Stored data
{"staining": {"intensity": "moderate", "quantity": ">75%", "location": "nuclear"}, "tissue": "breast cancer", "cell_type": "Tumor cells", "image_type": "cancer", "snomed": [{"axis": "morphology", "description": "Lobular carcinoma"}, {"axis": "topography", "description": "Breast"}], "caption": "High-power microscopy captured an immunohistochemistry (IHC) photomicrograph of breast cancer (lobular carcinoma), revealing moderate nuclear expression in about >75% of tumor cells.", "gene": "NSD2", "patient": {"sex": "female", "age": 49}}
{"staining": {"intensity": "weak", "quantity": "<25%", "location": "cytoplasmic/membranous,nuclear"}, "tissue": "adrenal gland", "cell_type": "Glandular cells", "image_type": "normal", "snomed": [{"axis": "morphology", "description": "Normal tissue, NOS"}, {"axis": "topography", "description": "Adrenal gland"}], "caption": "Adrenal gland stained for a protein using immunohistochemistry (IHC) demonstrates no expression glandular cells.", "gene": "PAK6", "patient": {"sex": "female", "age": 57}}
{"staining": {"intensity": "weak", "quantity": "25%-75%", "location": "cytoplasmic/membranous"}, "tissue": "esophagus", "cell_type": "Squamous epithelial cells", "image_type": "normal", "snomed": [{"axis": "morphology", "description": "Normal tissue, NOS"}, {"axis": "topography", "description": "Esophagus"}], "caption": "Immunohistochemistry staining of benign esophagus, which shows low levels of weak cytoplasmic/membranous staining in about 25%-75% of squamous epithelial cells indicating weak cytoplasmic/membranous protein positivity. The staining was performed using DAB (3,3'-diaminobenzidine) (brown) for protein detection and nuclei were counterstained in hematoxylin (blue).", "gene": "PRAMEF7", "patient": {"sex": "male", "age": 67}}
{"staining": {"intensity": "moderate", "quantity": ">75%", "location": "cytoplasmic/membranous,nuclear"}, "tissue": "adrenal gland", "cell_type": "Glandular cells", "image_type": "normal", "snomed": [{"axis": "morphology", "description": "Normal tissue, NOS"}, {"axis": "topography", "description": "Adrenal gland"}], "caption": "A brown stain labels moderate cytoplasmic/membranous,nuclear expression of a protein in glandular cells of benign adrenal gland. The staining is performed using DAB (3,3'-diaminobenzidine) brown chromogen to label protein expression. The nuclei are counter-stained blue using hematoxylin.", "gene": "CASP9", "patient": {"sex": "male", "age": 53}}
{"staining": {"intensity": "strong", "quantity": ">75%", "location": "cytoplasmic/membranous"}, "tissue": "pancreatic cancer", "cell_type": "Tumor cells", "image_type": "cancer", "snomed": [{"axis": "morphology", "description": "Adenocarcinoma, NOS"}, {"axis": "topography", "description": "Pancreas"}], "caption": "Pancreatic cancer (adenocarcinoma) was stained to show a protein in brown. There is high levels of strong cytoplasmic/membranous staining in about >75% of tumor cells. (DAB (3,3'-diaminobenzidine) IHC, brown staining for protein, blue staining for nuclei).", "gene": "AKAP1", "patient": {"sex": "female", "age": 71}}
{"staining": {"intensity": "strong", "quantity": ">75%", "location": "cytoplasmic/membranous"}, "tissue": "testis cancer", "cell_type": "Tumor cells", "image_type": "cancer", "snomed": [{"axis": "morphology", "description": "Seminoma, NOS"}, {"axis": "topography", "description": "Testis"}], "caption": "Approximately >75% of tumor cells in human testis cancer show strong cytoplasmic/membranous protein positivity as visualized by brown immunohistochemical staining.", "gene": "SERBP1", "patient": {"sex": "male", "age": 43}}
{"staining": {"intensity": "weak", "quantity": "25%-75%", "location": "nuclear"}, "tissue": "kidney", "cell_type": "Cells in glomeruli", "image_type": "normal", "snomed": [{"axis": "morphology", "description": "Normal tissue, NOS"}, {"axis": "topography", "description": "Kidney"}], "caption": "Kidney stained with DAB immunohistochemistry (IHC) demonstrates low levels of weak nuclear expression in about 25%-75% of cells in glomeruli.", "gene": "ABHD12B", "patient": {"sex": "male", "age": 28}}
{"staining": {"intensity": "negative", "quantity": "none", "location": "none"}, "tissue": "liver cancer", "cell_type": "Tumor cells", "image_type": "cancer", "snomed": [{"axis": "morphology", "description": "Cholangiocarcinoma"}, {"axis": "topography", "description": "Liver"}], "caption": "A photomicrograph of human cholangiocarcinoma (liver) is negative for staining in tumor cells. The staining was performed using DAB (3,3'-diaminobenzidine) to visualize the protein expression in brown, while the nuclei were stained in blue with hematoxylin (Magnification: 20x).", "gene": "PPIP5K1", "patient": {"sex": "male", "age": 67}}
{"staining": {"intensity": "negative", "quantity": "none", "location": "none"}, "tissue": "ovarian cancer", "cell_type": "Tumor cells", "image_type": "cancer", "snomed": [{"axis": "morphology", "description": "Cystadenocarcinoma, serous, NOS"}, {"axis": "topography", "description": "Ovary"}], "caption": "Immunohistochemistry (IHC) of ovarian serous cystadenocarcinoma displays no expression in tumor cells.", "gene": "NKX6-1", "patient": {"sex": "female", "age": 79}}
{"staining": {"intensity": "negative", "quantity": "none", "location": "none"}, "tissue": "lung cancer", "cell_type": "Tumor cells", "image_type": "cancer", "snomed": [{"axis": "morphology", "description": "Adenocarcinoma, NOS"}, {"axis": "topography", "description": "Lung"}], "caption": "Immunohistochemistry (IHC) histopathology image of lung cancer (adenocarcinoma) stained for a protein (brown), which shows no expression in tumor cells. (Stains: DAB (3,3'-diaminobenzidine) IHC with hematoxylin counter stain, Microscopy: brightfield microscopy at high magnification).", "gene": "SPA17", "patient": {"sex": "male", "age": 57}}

■ **EXERCISE BRIEF**: Exactly as shown, repeat every record.

■ **YOUR SOLUTION**:
{"staining": {"intensity": "moderate", "quantity": ">75%", "location": "nuclear"}, "tissue": "breast cancer", "cell_type": "Tumor cells", "image_type": "cancer", "snomed": [{"axis": "morphology", "description": "Lobular carcinoma"}, {"axis": "topography", "description": "Breast"}], "caption": "High-power microscopy captured an immunohistochemistry (IHC) photomicrograph of breast cancer (lobular carcinoma), revealing moderate nuclear expression in about >75% of tumor cells.", "gene": "NSD2", "patient": {"sex": "female", "age": 49}}
{"staining": {"intensity": "weak", "quantity": "<25%", "location": "cytoplasmic/membranous,nuclear"}, "tissue": "adrenal gland", "cell_type": "Glandular cells", "image_type": "normal", "snomed": [{"axis": "morphology", "description": "Normal tissue, NOS"}, {"axis": "topography", "description": "Adrenal gland"}], "caption": "Adrenal gland stained for a protein using immunohistochemistry (IHC) demonstrates no expression glandular cells.", "gene": "PAK6", "patient": {"sex": "female", "age": 57}}
{"staining": {"intensity": "weak", "quantity": "25%-75%", "location": "cytoplasmic/membranous"}, "tissue": "esophagus", "cell_type": "Squamous epithelial cells", "image_type": "normal", "snomed": [{"axis": "morphology", "description": "Normal tissue, NOS"}, {"axis": "topography", "description": "Esophagus"}], "caption": "Immunohistochemistry staining of benign esophagus, which shows low levels of weak cytoplasmic/membranous staining in about 25%-75% of squamous epithelial cells indicating weak cytoplasmic/membranous protein positivity. The staining was performed using DAB (3,3'-diaminobenzidine) (brown) for protein detection and nuclei were counterstained in hematoxylin (blue).", "gene": "PRAMEF7", "patient": {"sex": "male", "age": 67}}
{"staining": {"intensity": "moderate", "quantity": ">75%", "location": "cytoplasmic/membranous,nuclear"}, "tissue": "adrenal gland", "cell_type": "Glandular cells", "image_type": "normal", "snomed": [{"axis": "morphology", "description": "Normal tissue, NOS"}, {"axis": "topography", "description": "Adrenal gland"}], "caption": "A brown stain labels moderate cytoplasmic/membranous,nuclear expression of a protein in glandular cells of benign adrenal gland. The staining is performed using DAB (3,3'-diaminobenzidine) brown chromogen to label protein expression. The nuclei are counter-stained blue using hematoxylin.", "gene": "CASP9", "patient": {"sex": "male", "age": 53}}
{"staining": {"intensity": "strong", "quantity": ">75%", "location": "cytoplasmic/membranous"}, "tissue": "pancreatic cancer", "cell_type": "Tumor cells", "image_type": "cancer", "snomed": [{"axis": "morphology", "description": "Adenocarcinoma, NOS"}, {"axis": "topography", "description": "Pancreas"}], "caption": "Pancreatic cancer (adenocarcinoma) was stained to show a protein in brown. There is high levels of strong cytoplasmic/membranous staining in about >75% of tumor cells. (DAB (3,3'-diaminobenzidine) IHC, brown staining for protein, blue staining for nuclei).", "gene": "AKAP1", "patient": {"sex": "female", "age": 71}}
{"staining": {"intensity": "strong", "quantity": ">75%", "location": "cytoplasmic/membranous"}, "tissue": "testis cancer", "cell_type": "Tumor cells", "image_type": "cancer", "snomed": [{"axis": "morphology", "description": "Seminoma, NOS"}, {"axis": "topography", "description": "Testis"}], "caption": "Approximately >75% of tumor cells in human testis cancer show strong cytoplasmic/membranous protein positivity as visualized by brown immunohistochemical staining.", "gene": "SERBP1", "patient": {"sex": "male", "age": 43}}
{"staining": {"intensity": "weak", "quantity": "25%-75%", "location": "nuclear"}, "tissue": "kidney", "cell_type": "Cells in glomeruli", "image_type": "normal", "snomed": [{"axis": "morphology", "description": "Normal tissue, NOS"}, {"axis": "topography", "description": "Kidney"}], "caption": "Kidney stained with DAB immunohistochemistry (IHC) demonstrates low levels of weak nuclear expression in about 25%-75% of cells in glomeruli.", "gene": "ABHD12B", "patient": {"sex": "male", "age": 28}}
{"staining": {"intensity": "negative", "quantity": "none", "location": "none"}, "tissue": "liver cancer", "cell_type": "Tumor cells", "image_type": "cancer", "snomed": [{"axis": "morphology", "description": "Cholangiocarcinoma"}, {"axis": "topography", "description": "Liver"}], "caption": "A photomicrograph of human cholangiocarcinoma (liver) is negative for staining in tumor cells. The staining was performed using DAB (3,3'-diaminobenzidine) to visualize the protein expression in brown, while the nuclei were stained in blue with hematoxylin (Magnification: 20x).", "gene": "PPIP5K1", "patient": {"sex": "male", "age": 67}}
{"staining": {"intensity": "negative", "quantity": "none", "location": "none"}, "tissue": "ovarian cancer", "cell_type": "Tumor cells", "image_type": "cancer", "snomed": [{"axis": "morphology", "description": "Cystadenocarcinoma, serous, NOS"}, {"axis": "topography", "description": "Ovary"}], "caption": "Immunohistochemistry (IHC) of ovarian serous cystadenocarcinoma displays no expression in tumor cells.", "gene": "NKX6-1", "patient": {"sex": "female", "age": 79}}
{"staining": {"intensity": "negative", "quantity": "none", "location": "none"}, "tissue": "lung cancer", "cell_type": "Tumor cells", "image_type": "cancer", "snomed": [{"axis": "morphology", "description": "Adenocarcinoma, NOS"}, {"axis": "topography", "description": "Lung"}], "caption": "Immunohistochemistry (IHC) histopathology image of lung cancer (adenocarcinoma) stained for a protein (brown), which shows no expression in tumor cells. (Stains: DAB (3,3'-diaminobenzidine) IHC with hematoxylin counter stain, Microscopy: brightfield microscopy at high magnification).", "gene": "SPA17", "patient": {"sex": "male", "age": 57}}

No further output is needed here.